SCABs

Copywriting – By Miranda di Carcaci

By Miranda di Carcaci

 

Since I arrived at SCA, my word documents have become a battleground. Throughout the day I find myself slaying semicolons, banishing brackets, cutting words left and right in a constant drive towards simplicity. When it comes to my prose many of these were mercy killings. I will be ever grateful to Vikki Ross for showing me ‘that’ didn’t have to be used twice in every sentence for it to make sense, and so, halving my word count.  Indeed, my gratitude extends to every mentor who took the verbal fluff I swore was an idea, and distilled it into a logical and workable line.

Nevertheless, there is still something a little depressing about studying the literary canon for three years, and then finding your only contribution is ‘Halal Frozen Curry’. I know I’m not the only one who feels this way. On any Thursday before a deadline it’s easy to find pacing art directors, frustrated by the poetic tweaking of their copywriter. Not to mention the constant battle between long copy (no one reads it) and copy so short the campaign idea plays second fiddle to the font.

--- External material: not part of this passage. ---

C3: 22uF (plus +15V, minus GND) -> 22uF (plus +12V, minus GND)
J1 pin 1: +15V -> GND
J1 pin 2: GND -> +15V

My initial coping mechanism was pushing all novels, plays and poems to the back of my mind, while also attempting to shed the academic essay voice which had become second nature when I was in front of a laptop. The result was unsurprisingly bland. I was at a verbal halfway house between colloquial and pretentious.

This sorry tale turned itself around one morning with the entrance of Caitlin Breeze. She brought with her some of the poets, playwrights and authors I’d studied for so long, only this time they were dressed in different clothing. Her argument is that our best teachers live in the past: Caesar, Byron, Dickens, Martin Luther King and Hemingway. Each possesses the power to stir emotions within their readers: loyalty, desire, pity and rebellion. I began to understand how my two worlds could collide, and though I’m far from finding the balance between them, it’s a start.

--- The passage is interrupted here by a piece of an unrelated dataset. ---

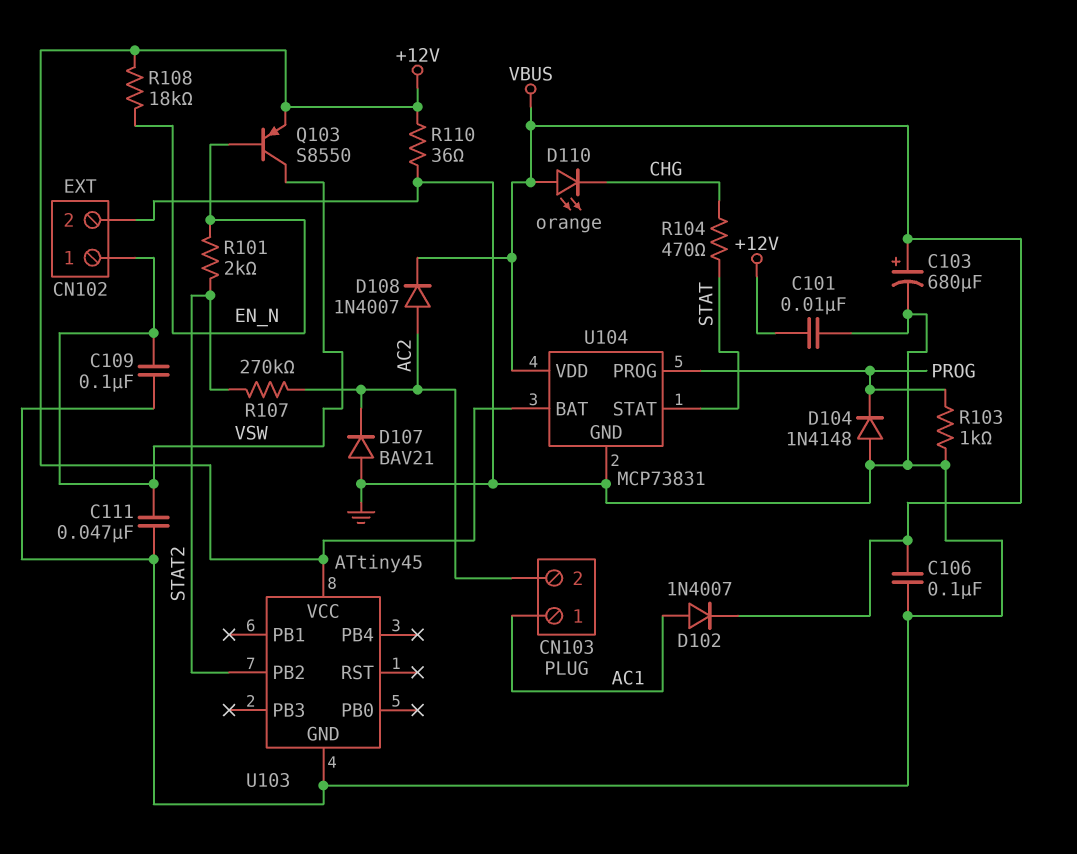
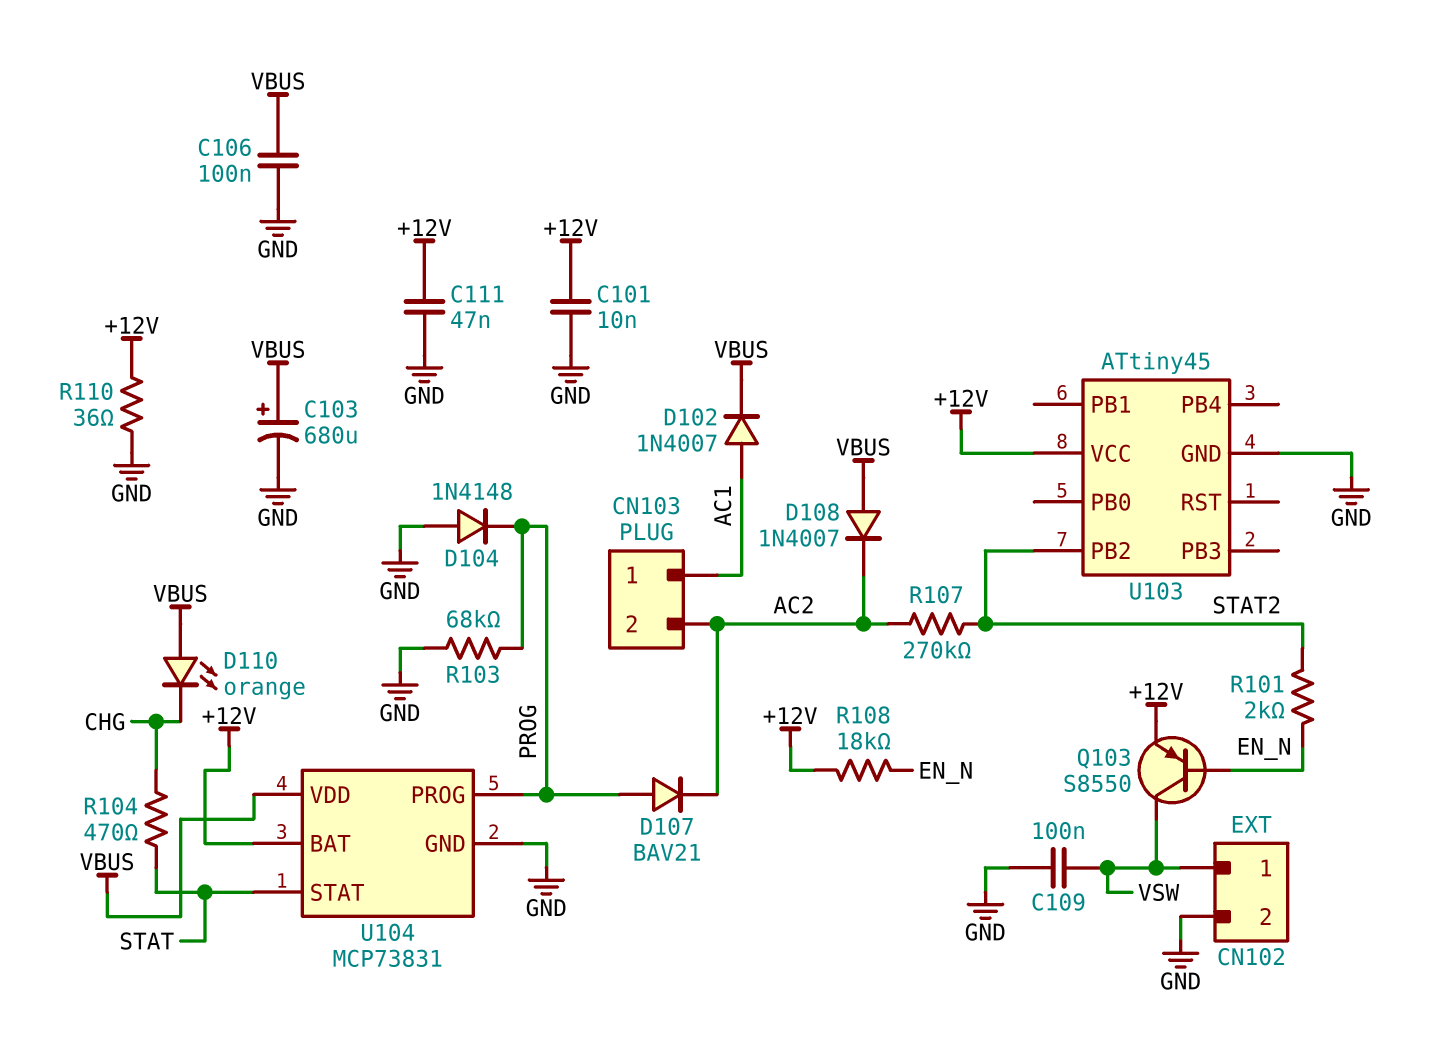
C111: 47nF (GND, VSW) -> 47nF (+12V, GND)
D107: diode BAV21 (A GND, K AC2) -> diode BAV21 (A PROG, K AC2)
D108: diode 1N4007 (A AC2, K VBUS) -> diode 1N4007 (A VBUS, K AC2)
R103: 1k (GND, PROG) -> 68k (GND, PROG)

My first stop was Caesar’s strong succinct messages, which he knew had to travel from the far-flung corners for the empire to Rome, and still strike admiration with an edge of fear into the senate. ‘Veni-vidi-vici’ (I came, I saw, I conquered), for instance, is made mighty by the removal of all detail, suggesting that for him there is no step between surveying and possessing. Add to this a sharp alliteration and three stressed beats in a row (alien from human speech, which tends to be unstressed then stressed consecutively) and you are left with a trinity able to transcend the bounds of distance and time.

The more I look back into literature, the more I’m finding it important for my writing today. It’s easy to underestimate the importance of past works in the digital haze of the future. It’s also easy to underestimate what you have learnt, favouring instead the nebulous unknown. From now on I’ll hold both a little tighter.